Противоположное направление основано на повороте к новому позитивизму, радикально отличному как от «объективных истин» марксистско-ленинистской выделки, так и от новообретенного православного понимания истины. Позитивизм 1990-х годов породил целый спектр изменений во всех основных сферах литературоведения, описанных выше: в издательской практике, научном профиле изданий и выработке ряда теоретических стратегий, сохранивших свою ценность по сей день. Среди неопозитивистских публикаций в первую очередь следует назвать «De visu» (1992–1995) Александра Галушкина и Александра Розенштрома журнал, сосредоточенный прежде всего на Серебряном веке и 1920-х годах. По богатству архивных материалов, библиографий и исследовательской эрудиции этот журнал, бесспорно, был одним из самых интересных периодических изданий своего времени.

Одной из примет позитивистского поворота в литературоведении стал бурный рост таких жанров, как энциклопедии и комментарии. Наряду с энциклопедиями, посвященными отдельным писателям (от Булгакова до братьев Стругацких), выходят многотомный биографический словарь «Русские писатели, 1800–1917», под ред. П. А. Николаева и Б. Ф. Егорова; двухтомный «Словарь русских писателей XVIII века», под ред. А. М. Панченко; трехтомный биобиблиографический словарь «Русская литература XX века», под ред. Н. Н. Скатова; однотомный биографический словарь «Русские писатели XX века», под ред. П. А. Николаева (последнее издание вызвало бурную полемику в прессе из-за включения в него статей о «политически некорректных» авторах, однако по сей день это наиболее удобный справочник по литературе XX века). Вышли трехтомная историческая хроника русского авангарда «Русский авангард: 1907–1932 (Исторический обзор)» А. В. Крусанова, а также многотомная «Литературная жизнь России 1920-х годов: события, отзывы современников, библиография» под редакцией А. Ю. Галушкина.
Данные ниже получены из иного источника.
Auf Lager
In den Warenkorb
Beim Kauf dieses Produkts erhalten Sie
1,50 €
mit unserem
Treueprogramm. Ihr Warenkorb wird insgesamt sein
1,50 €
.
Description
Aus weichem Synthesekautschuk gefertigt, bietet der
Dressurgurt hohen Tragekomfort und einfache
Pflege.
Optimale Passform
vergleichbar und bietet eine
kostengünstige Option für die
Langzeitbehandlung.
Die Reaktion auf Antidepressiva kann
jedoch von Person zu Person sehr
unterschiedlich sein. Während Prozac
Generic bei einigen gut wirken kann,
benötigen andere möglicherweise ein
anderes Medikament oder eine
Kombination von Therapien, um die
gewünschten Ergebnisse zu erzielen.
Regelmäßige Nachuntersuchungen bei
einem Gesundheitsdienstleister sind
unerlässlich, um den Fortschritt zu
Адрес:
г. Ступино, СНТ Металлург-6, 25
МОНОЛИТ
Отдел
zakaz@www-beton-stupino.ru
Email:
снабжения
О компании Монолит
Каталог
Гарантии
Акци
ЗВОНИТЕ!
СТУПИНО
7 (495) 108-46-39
Среди многочисленных комментариев выделяются «спутник читателя» Юрия Щеглова к «Двенадцати стульям» и «Золотому теленку», а также комментарии Давида Фельдмана и Михаила Одесского к первому полному варианту «Двенадцати стульев» И. Ильфа и Е. Петрова и подробнейшие комментарии Эдуарда Власова и Юрия Левина к поэме Венедикта Ерофеева «Москва — Петушки».
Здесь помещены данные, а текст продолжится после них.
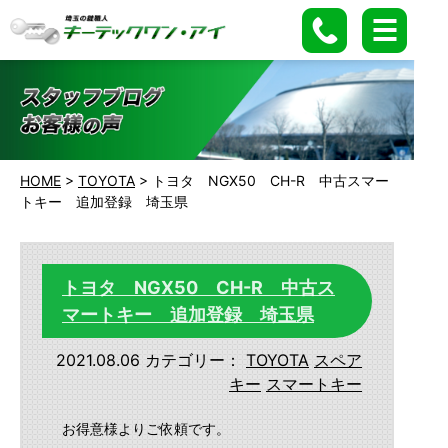
HOME
>
TOYOTA
>
トヨタ NGX50 CH-R 中古スマー
トキー 追加登録 埼玉県
トヨタ NGX50 CH-R 中古ス
マートキー 追加登録 埼玉県
2021.08.06
カテゴリー：
TOYOTA
スペア
キー
スマートキー
お得意様よりご依頼です。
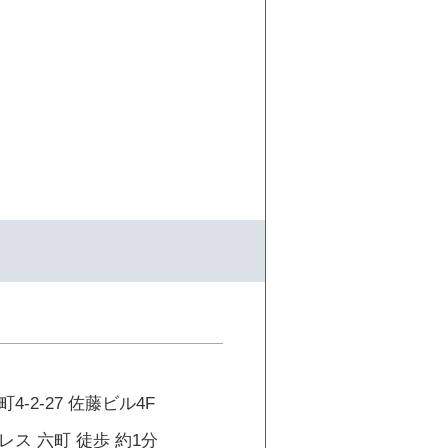
-2-27 佐藤ビル4F
ス 六町 徒歩 約1分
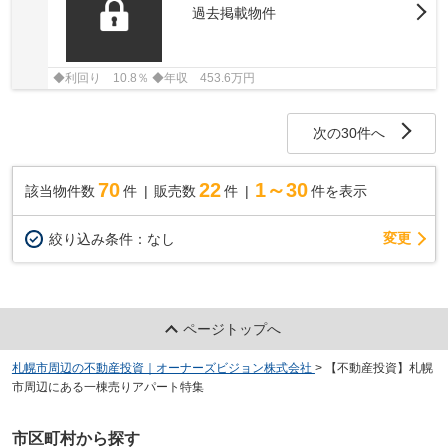
過去掲載物件
◆利回り 10.8％ ◆年収 453.6万円
次の30件へ
70
22
1～30
該当物件数
件
販売数
件
件を表示
変更
絞り込み条件：
なし
ページトップへ
札幌市周辺の不動産投資｜オーナーズビジョン株式会社
>
【不動産投資】札幌
市周辺にある一棟売りアパート特集
市区町村から探す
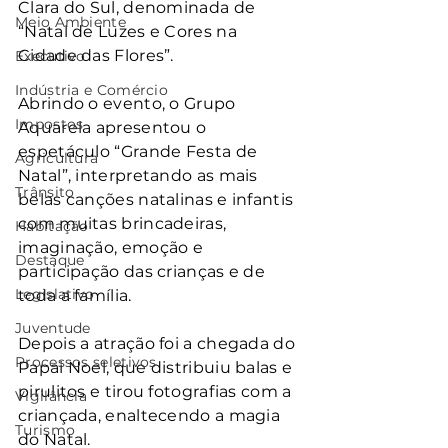
Clara do Sul, denominada de 
Meio Ambiente
“Natal de Luzes e Cores na 
Cidade das Flores”.
Executivo
Indústria e Comércio
Abrindo o evento, o Grupo 
Impostos
Aquarela apresentou o 
espetáculo “Grande Festa de 
Agricultura
Natal”, interpretando as mais 
Trânsito
belas canções natalinas e infantis 
com muitas brincadeiras, 
Habitação
imaginação, emoção e 
Destaque
participação das crianças e de 
Legislativo
toda a família.
Juventude
Depois a atração foi a chegada do 
Processos seletivos
Papai Noel, que distribuiu balas e 
pirulitos e tirou fotografias com a 
Vigilância
criançada, enaltecendo a magia 
Turismo
do Natal.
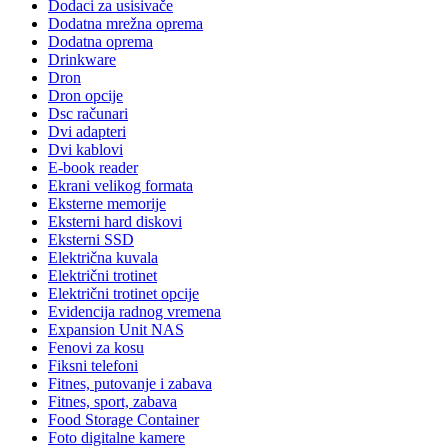
Dodaci za usisivače
Dodatna mrežna oprema
Dodatna oprema
Drinkware
Dron
Dron opcije
Dsc računari
Dvi adapteri
Dvi kablovi
E-book reader
Ekrani velikog formata
Eksterne memorije
Eksterni hard diskovi
Eksterni SSD
Električna kuvala
Električni trotinet
Električni trotinet opcije
Evidencija radnog vremena
Expansion Unit NAS
Fenovi za kosu
Fiksni telefoni
Fitnes, putovanje i zabava
Fitnes, sport, zabava
Food Storage Container
Foto digitalne kamere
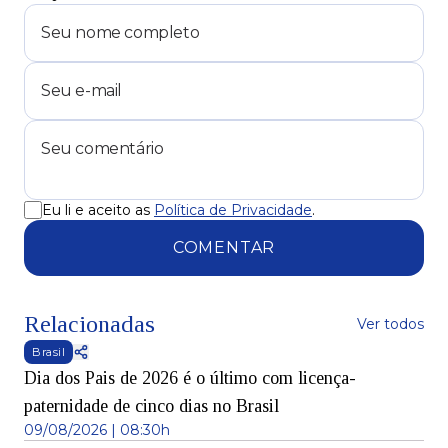
Eu li e aceito as
Política de Privacidade
.
COMENTAR
Relacionadas
Ver todos
Brasil
Dia dos Pais de 2026 é o último com licença-
paternidade de cinco dias no Brasil
09/08/2026 | 08:30h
Культура комментария во многом определила направление литературоведческих исследований М. Л. Гаспарова (1935–2005), прославившегося еще в 1970–1980-х годах своими революционными работами по стиховедению (теория семантических ореолов поэтических размеров). В постсоветский период Гаспаров часто выступал со статьями как по истории, так и по методологии литературоведения, став своеобразным идеологом позитивистского направления. В статьях, включенных в его книгу «Записи и выписки» (2000), а также в статье «К обмену мнений о перспективах литературоведения» (2001), Гаспаров сформулировал своеобразную этику позитивизма в литературоведении, противопоставив этот метод как бахтинскому подходу, так и всевозможным формам идеологизации литературы (включая «православное литературоведение»). Не менее резко гаспаровский позитивизм отделяет себя и от постмодернистских методологий. По характеристике К. Эмерсон,

[Гаспарова отличает] твердая приверженность […] к проникнутому секуляризацией и иронией принципу «недоверия к слову». Такое принципиальное недоверие — Гаспаров говорил об этом еще в 1979 году — необходимо филологии: оно «отучает человека от духовного эгоцентризма», довольно естественного в гуманитарных исследованиях, и побуждает нас, напротив, к здравой объективной онтологии, а потому — и к подлинному филологическому исследованию. С точки зрения Гаспарова, нравственность филологии заключается как раз в добродетелях объективности и дистанции, то есть в осознании того, что письменный артефакт, который я в данный момент анализирую, в свое время обращался не ко мне и обращался не на моем языке; что он, следовательно, безразличен к моим ценностям и не должен истолковываться с опорой на мои личные потребности или нужды[1933].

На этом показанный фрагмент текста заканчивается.